==== Stored data ====

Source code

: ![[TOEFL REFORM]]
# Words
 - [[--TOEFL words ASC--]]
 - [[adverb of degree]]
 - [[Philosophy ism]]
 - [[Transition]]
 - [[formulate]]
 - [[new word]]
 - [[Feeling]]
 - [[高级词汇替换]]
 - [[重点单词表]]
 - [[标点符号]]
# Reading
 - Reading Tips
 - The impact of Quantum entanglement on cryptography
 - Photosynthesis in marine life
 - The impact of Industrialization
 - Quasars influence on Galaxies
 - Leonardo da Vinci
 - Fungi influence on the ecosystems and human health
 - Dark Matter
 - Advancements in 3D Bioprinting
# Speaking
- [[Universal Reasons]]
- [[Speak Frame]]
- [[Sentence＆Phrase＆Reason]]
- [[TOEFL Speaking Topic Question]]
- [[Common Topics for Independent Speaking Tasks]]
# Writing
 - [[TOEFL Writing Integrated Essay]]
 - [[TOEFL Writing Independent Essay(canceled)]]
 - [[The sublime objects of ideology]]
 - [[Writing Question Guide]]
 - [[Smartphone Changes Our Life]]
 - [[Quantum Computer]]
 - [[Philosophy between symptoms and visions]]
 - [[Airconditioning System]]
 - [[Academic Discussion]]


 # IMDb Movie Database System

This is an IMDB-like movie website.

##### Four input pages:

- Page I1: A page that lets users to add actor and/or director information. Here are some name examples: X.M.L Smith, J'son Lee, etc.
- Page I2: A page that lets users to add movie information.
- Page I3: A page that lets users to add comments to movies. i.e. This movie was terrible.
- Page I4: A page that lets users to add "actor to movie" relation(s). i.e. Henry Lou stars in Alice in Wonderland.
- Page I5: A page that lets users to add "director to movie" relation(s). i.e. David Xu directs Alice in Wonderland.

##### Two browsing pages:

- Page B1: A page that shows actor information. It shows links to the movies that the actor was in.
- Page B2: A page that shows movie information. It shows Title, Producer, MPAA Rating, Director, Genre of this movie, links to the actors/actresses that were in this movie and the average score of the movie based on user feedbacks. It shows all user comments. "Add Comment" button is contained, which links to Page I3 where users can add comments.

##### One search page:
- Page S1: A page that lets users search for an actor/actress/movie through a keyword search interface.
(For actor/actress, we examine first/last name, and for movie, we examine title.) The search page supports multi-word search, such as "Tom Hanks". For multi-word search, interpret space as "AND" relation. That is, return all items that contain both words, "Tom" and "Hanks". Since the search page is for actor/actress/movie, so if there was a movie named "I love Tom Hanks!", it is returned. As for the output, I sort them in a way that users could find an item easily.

====

#### What you have to do:
Repeat all entries. Match them exactly.

#### Response to this task:
Source code

: ![[TOEFL REFORM]]
# Words
 - [[--TOEFL words ASC--]]
 - [[adverb of degree]]
 - [[Philosophy ism]]
 - [[Transition]]
 - [[formulate]]
 - [[new word]]
 - [[Feeling]]
 - [[高级词汇替换]]
 - [[重点单词表]]
 - [[标点符号]]
# Reading
 - Reading Tips
 - The impact of Quantum entanglement on cryptography
 - Photosynthesis in marine life
 - The impact of Industrialization
 - Quasars influence on Galaxies
 - Leonardo da Vinci
 - Fungi influence on the ecosystems and human health
 - Dark Matter
 - Advancements in 3D Bioprinting
# Speaking
- [[Universal Reasons]]
- [[Speak Frame]]
- [[Sentence＆Phrase＆Reason]]
- [[TOEFL Speaking Topic Question]]
- [[Common Topics for Independent Speaking Tasks]]
# Writing
 - [[TOEFL Writing Integrated Essay]]
 - [[TOEFL Writing Independent Essay(canceled)]]
 - [[The sublime objects of ideology]]
 - [[Writing Question Guide]]
 - [[Smartphone Changes Our Life]]
 - [[Quantum Computer]]
 - [[Philosophy between symptoms and visions]]
 - [[Airconditioning System]]
 - [[Academic Discussion]]


 # IMDb Movie Database System

This is an IMDB-like movie website.

##### Four input pages:

- Page I1: A page that lets users to add actor and/or director information. Here are some name examples: X.M.L Smith, J'son Lee, etc.
- Page I2: A page that lets users to add movie information.
- Page I3: A page that lets users to add comments to movies. i.e. This movie was terrible.
- Page I4: A page that lets users to add "actor to movie" relation(s). i.e. Henry Lou stars in Alice in Wonderland.
- Page I5: A page that lets users to add "director to movie" relation(s). i.e. David Xu directs Alice in Wonderland.

##### Two browsing pages:

- Page B1: A page that shows actor information. It shows links to the movies that the actor was in.
- Page B2: A page that shows movie information. It shows Title, Producer, MPAA Rating, Director, Genre of this movie, links to the actors/actresses that were in this movie and the average score of the movie based on user feedbacks. It shows all user comments. "Add Comment" button is contained, which links to Page I3 where users can add comments.

##### One search page:
- Page S1: A page that lets users search for an actor/actress/movie through a keyword search interface.
(For actor/actress, we examine first/last name, and for movie, we examine title.) The search page supports multi-word search, such as "Tom Hanks". For multi-word search, interpret space as "AND" relation. That is, return all items that contain both words, "Tom" and "Hanks". Since the search page is for actor/actress/movie, so if there was a movie named "I love Tom Hanks!", it is returned. As for the output, I sort them in a way that users could find an item easily.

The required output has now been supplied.